▸ **SOURCE DATA**

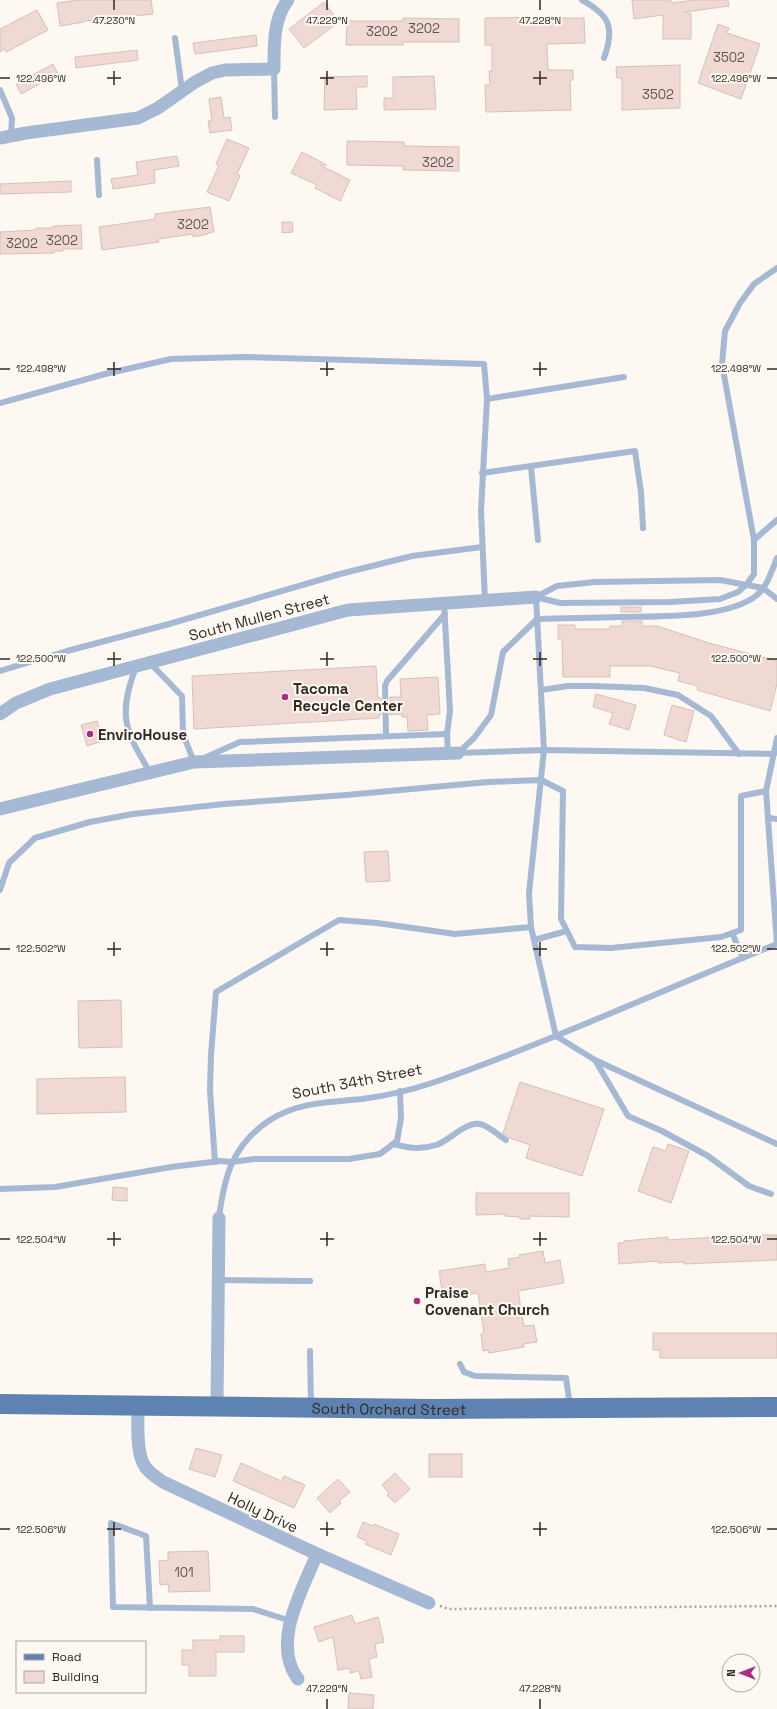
<svg xmlns="http://www.w3.org/2000/svg" width="777" height="1709" font-family="'Space Grotesk',sans-serif">
<style>
.building{fill:#f0d9d3;stroke:#d7c0ba}
.lines{fill:none;stroke-linecap:round;stroke-linejoin:round}
.path{stroke:#a9a39d;stroke-width:2.5;stroke-dasharray:2 3;stroke-linecap:butt}
.service{stroke:#a5b9d4;stroke-width:6}
.minor{stroke:#a5b9d4;stroke-width:13}
.primary{stroke:#5e82b2;stroke-width:20}
.ticks{fill:none;stroke:#302a24;stroke-width:1.5}
.poi-dot{fill:#a72e84;stroke:#fdf8f1;stroke-width:1.5}
.labels{text-anchor:middle;dominant-baseline:central;stroke-width:4;stroke-linejoin:round;paint-order:stroke}
.number-label{font-size:13px;fill:#605650}
.street-label{font-size:15px;fill:#302a24;stroke:#fdf8f1}
.poi-label{font-size:15px;font-weight:bold;fill:#302a24;stroke:#fdf8f1;text-anchor:start}
.ticks-label{font-size:10px;text-anchor:middle;fill:#302a24;stroke:#fdf8f1;stroke-width:4;stroke-linejoin:round;paint-order:stroke}
</style>
<rect width="100%" height="100%" fill="#fdf8f1"/>
<g class="building">
<polygon points="78,0 151,0 153,14 84,21 84,22 60,26 57,3"/>
<polygon points="632,0 671,0 671,3 694,0 728,0 729,6 685,12 691,14 691,39 663,39 663,15 634,19"/>
<polygon points="324,2 339,22 304,48 289,29"/>
<polygon points="37,10 48,30 6,52 4,49 0,52 0,29"/>
<polygon points="556,17 556,18 584,18 585,43 547,44 548,70 573,70 573,80 570,80 571,110 486,112 485,85 490,85 489,71 492,71 492,45 485,45 485,18"/>
<polygon points="403,18 459,19 459,42 403,42 403,45 346,45 347,21 403,21"/>
<polygon points="718,24 729,28 727,33 760,44 741,99 698,83"/>
<polygon points="256,35 257,46 195,54 193,43"/>
<polygon points="137,50 138,60 76,68 75,57"/>
<polygon points="53,64 58,74 21,94 16,84"/>
<polygon points="680,65 680,108 622,110 622,78 617,78 616,67"/>
<polygon points="367,76 367,87 356,87 357,109 324,110 325,77"/>
<polygon points="434,76 436,109 384,110 384,98 393,98 393,77"/>
<polygon points="221,97 224,118 230,117 232,130 210,133 208,121 212,120 209,99"/>
<polygon points="227,139 249,148 237,174 240,176 229,201 207,192 219,165 216,164"/>
<polygon points="347,141 404,142 404,146 459,147 459,171 403,170 403,166 347,165"/>
<polygon points="302,152 327,165 320,165 350,180 340,201 315,188 317,185 291,173"/>
<polygon points="177,156 179,166 154,170 155,183 113,189 111,179 138,175 136,162"/>
<polygon points="71,181 71,192 0,194 0,184"/>
<polygon points="210,207 214,232 208,233 208,234 193,237 193,234 158,239 159,242 102,250 99,227 155,219 155,214"/>
<polygon points="282,222 292,222 293,232 282,233"/>
<polygon points="81,225 82,249 63,249 63,251 54,251 54,253 0,254 0,232 36,230 36,228 53,228 53,226"/>
<rect x="621" y="607" width="20" height="5"/>
<polygon points="622,621 642,621 642,626 657,626 709,643 777,661 777,684 770,711 697,690 698,686 678,681 680,673 650,666 610,666 610,677 563,677 562,639 558,639 558,625 575,625 575,629 610,629 610,626 622,626"/>
<polygon points="376,666 378,698 381,698 381,715 379,715 379,718 194,729 192,676"/>
<polygon points="438,677 440,714 427,715 428,730 408,731 407,717 402,717 402,714 390,715 390,697 401,697 400,679"/>
<polygon points="596,694 636,705 629,730 609,724 613,713 593,707"/>
<polygon points="672,705 694,711 686,742 664,735"/>
<polygon points="97,721 103,741 87,746 81,725"/>
<polygon points="388,851 390,881 366,882 364,852"/>
<polygon points="121,1000 122,1047 79,1048 78,1001"/>
<polygon points="125,1077 126,1112 37,1114 37,1079"/>
<polygon points="520,1082 604,1109 582,1176 526,1158 530,1145 510,1138 503,1133"/>
<polygon points="668,1144 689,1151 671,1203 638,1191 653,1147 666,1151"/>
<polygon points="113,1187 127,1188 127,1201 112,1200"/>
<polygon points="476,1193 569,1193 569,1217 530,1216 530,1219 520,1219 520,1217 505,1216 505,1214 476,1215"/>
<polygon points="748,1235 777,1235 777,1260 684,1264 684,1262 658,1263 658,1261 619,1264 618,1243 624,1243 624,1241 668,1237 668,1240"/>
<polygon points="543,1251 545,1263 560,1260 564,1283 518,1291 524,1326 534,1325 537,1342 523,1344 524,1347 489,1353 488,1350 483,1351 481,1334 484,1333 478,1293 443,1298 439,1271 485,1264 486,1272 509,1268 508,1259 520,1257 519,1255"/>
<polygon points="653,1333 777,1333 777,1358 660,1358 660,1350 653,1350"/>
<polygon points="196,1448 222,1455 215,1477 189,1469"/>
<rect x="429" y="1454" width="33" height="23"/>
<polygon points="241,1463 281,1481 284,1476 305,1485 294,1508 233,1481"/>
<polygon points="395,1473 410,1489 395,1503 387,1495 389,1493 382,1485"/>
<polygon points="338,1479 350,1492 339,1501 341,1503 330,1513 317,1498"/>
<polygon points="363,1522 373,1526 374,1524 399,1534 391,1555 365,1544 367,1541 357,1537"/>
<polygon points="208,1551 210,1591 169,1592 168,1584 160,1585 159,1561 168,1560 168,1552"/>
<polygon points="352,1615 355,1624 378,1617 384,1642 375,1644 377,1657 369,1659 372,1677 361,1679 359,1671 350,1673 350,1668 338,1670 333,1637 319,1642 314,1627"/>
<polygon points="220,1636 244,1636 244,1652 216,1652 216,1676 189,1676 189,1665 182,1665 182,1650 193,1650 193,1640 220,1640"/>
<polygon points="349,1693 374,1695 373,1709 348,1709"/>
</g>
<g class="lines">
<polyline class="path" points="440,1606 449,1609 777,1606"/>
<g class="service">
<path d="M582 0C610 15 615 28 604 58"/>
<polyline points="175,38 182,90"/>
<polyline points="274,69 275,117"/>
<polyline points="0,90 12,118 11,136"/>
<polyline points="97,160 99,195"/>
<polyline points="0,403 105,374 171,359 244,357 484,364 487,399"/>
<polyline points="531,467 538,540"/>
<polyline points="482,473 635,451 641,492 643,528"/>
<polyline points="754,540 777,520"/>
<polyline points="536,597 544,750 529,893 531,927 556,1036 595,1060 777,1144"/>
<polyline points="536,597 560,603 670,602 720,599 738,592 747,584 754,574 754,540 722,364 725,331 740,303 754,284 777,268"/>
<polyline points="536,597 557,586 595,582 720,580 763,588 777,599"/>
<polyline points="485,601 481,511 487,399 624,377"/>
<polyline points="444,603 450,711 447,734 448,753"/>
<path d="M537 619C565 618 592 618 620 617 656 616 728 619 757 595 767 587 772 570 777 558"/>
<polyline points="150,663 182,696 183,734 194,762"/>
<path d="M136 667C118 714 124 730 150 772"/>
<polyline points="0,671 67,651 169,624 340,574 412,556 482,547"/>
<polyline points="541,690 568,686 593,686 644,688 678,695 711,716 739,754"/>
<polyline points="386,735 385,686 387,681 445,614"/>
<polyline points="458,753 544,750 774,754"/>
<polyline points="458,753 474,738 491,715 503,652 537,619"/>
<polyline points="204,758 240,742 447,734"/>
<polyline points="768,818 777,819"/>
<polyline points="0,890 9,863 35,838 90,822 133,814 224,804 346,795 488,782 541,780 563,791 561,919 575,947 611,948 721,937 741,930 741,796 766,791"/>
<polyline points="732,933 743,958"/>
<polyline points="534,940 567,931"/>
<polyline points="777,944 766,791 777,738"/>
<polyline points="595,1060 628,1116 662,1131 708,1156 749,1186 771,1194"/>
<path d="M393 1144C409 1148 420 1150 436 1145 449 1141 466 1121 480 1124 489 1126 498 1135 506 1140"/>
<polyline points="215,1162 210,1090 211,1055 216,992 339,920 377,923 455,934 531,927"/>
<polyline points="0,1189 55,1187 171,1167 220,1161 232,1162 254,1159 349,1159 380,1154 397,1141 401,1118 400,1091"/>
<path d="M219 1218C224 1176 233 1144 270 1120 298 1102 331 1102 362 1099 385 1096 411 1090 432 1083 550 1042 662 990 777 944"/>
<polyline points="219,1280 310,1281"/>
<polyline points="310,1351 311,1406"/>
<polyline points="460,1364 464,1372 475,1376 566,1378 570,1406"/>
<polyline points="150,1608 146,1536 111,1523 113,1607 253,1609 291,1621"/>
</g>
<g class="minor">
<path d="M0 138 26 133 138 118 158 108 195 82 212 73 225 70 274 69C274 46 273 19 288 0"/>
<polyline points="0,714 16,703 50,689 348,610 536,597"/>
<polyline points="0,809 194,762 458,753"/>
<path d="M138 1406C138 1421 136 1449 143 1463 147 1472 156 1477 163 1482L317 1554 429 1603"/>
<polyline points="217,1406 219,1218"/>
<path d="M298 1679C271 1643 302 1591 317 1554"/>
</g>
<path class="primary" id="s1" d="M0 1404 433 1409 777 1407"/>
</g>
<path class="ticks" d="M114 0V10M327 0V10M540 0V10M114 71V85M327 71V85M540 71V85M0 78H10M107 78H121M320 78H334M533 78H547M767 78H777M114 362V376M327 362V376M540 362V376M0 369H10M107 369H121M320 369H334M533 369H547M767 369H777M114 652V666M327 652V666M540 652V666M0 659H10M107 659H121M320 659H334M533 659H547M767 659H777M114 942V956M327 942V956M540 942V956M0 949H10M107 949H121M320 949H334M533 949H547M767 949H777M114 1232V1246M327 1232V1246M540 1232V1246M0 1239H10M107 1239H121M320 1239H334M533 1239H547M767 1239H777M114 1522V1536M327 1522V1536M540 1522V1536M0 1529H10M107 1529H121M320 1529H334M533 1529H547M767 1529H777M327 1699V1709M540 1699V1709"/>
<g class="poi-dot">
<circle cx="285" cy="697" r="4"/>
<circle cx="90" cy="734" r="4"/>
<circle cx="417" cy="1301" r="4"/>
</g>
<g class="labels">
<g class="number-label">
<text x="424" y="28">3202</text>
<text x="382" y="31">3202</text>
<text x="729" y="57">3502</text>
<text x="658" y="94">3502</text>
<text x="438" y="162">3202</text>
<text x="193" y="224">3202</text>
<text x="62" y="240">3202</text>
<text x="22" y="243">3202</text>
<text x="184" y="1572">101</text>
</g>
<g class="street-label">
<text transform="translate(259 617) rotate(-15)">South Mullen Street</text>
<text transform="translate(357 1081) rotate(-11)">South 34th Street</text>
<text stroke="none"><textPath href="#s1" startOffset="389">South Orchard Street</textPath></text>
<text transform="translate(263 1512) rotate(25)">Holly Drive</text>
</g>
<g class="poi-label">
<text x="293" y="688">Tacoma<tspan x="293" dy="17">Recycle Center</tspan></text>
<text x="98" y="734">EnviroHouse</text>
<text x="425" y="1292">Praise<tspan x="425" dy="17">Covenant Church</tspan></text>
</g>
</g>
<g class="ticks-label">
<text x="114" y="24">47.230°N</text>
<text x="327" y="24">47.229°N</text>
<text x="540" y="24">47.228°N</text>
<text x="736" y="82">122.496°W</text>
<text x="41" y="82">122.496°W</text>
<text x="736" y="372">122.498°W</text>
<text x="41" y="372">122.498°W</text>
<text x="736" y="662">122.500°W</text>
<text x="41" y="662">122.500°W</text>
<text x="736" y="952">122.502°W</text>
<text x="41" y="952">122.502°W</text>
<text x="41" y="1243">122.504°W</text>
<text x="736" y="1243">122.504°W</text>
<text x="41" y="1533">122.506°W</text>
<text x="736" y="1533">122.506°W</text>
<text x="327" y="1692">47.229°N</text>
<text x="540" y="1692">47.228°N</text>
</g>
<rect x="16" y="1641" width="130" height="52" fill="#fdf8f1" stroke="#aba69f"/>
<rect x="24" y="1654" width="20" height="6" fill="#5e82b2" stroke="#aba69f"/>
<text x="52" y="1661" font-size="12" fill="#302a24">Road</text>
<rect x="24" y="1671" width="20" height="12" fill="#f0d9d3" stroke="#aba69f"/>
<text x="52" y="1681" font-size="12" fill="#302a24">Building</text>
<g transform="translate(741 1673) rotate(270)"><circle r="19" fill="#fdf8f1" stroke="#aba69f"/>
<path d="M0-3L7 15L0 10L-7 15Z" fill="#a72e84"/>
<text y="-6" font-size="11" font-weight="bold" text-anchor="middle" fill="#302a24">N</text>
</g>
</svg>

▸ **THE PROBLEM**
Filter the records above and return every line that holds the word "lines".

▸ **FINISHED EXERCISE**
.lines{fill:none;stroke-linecap:round;stroke-linejoin:round}
<g class="lines">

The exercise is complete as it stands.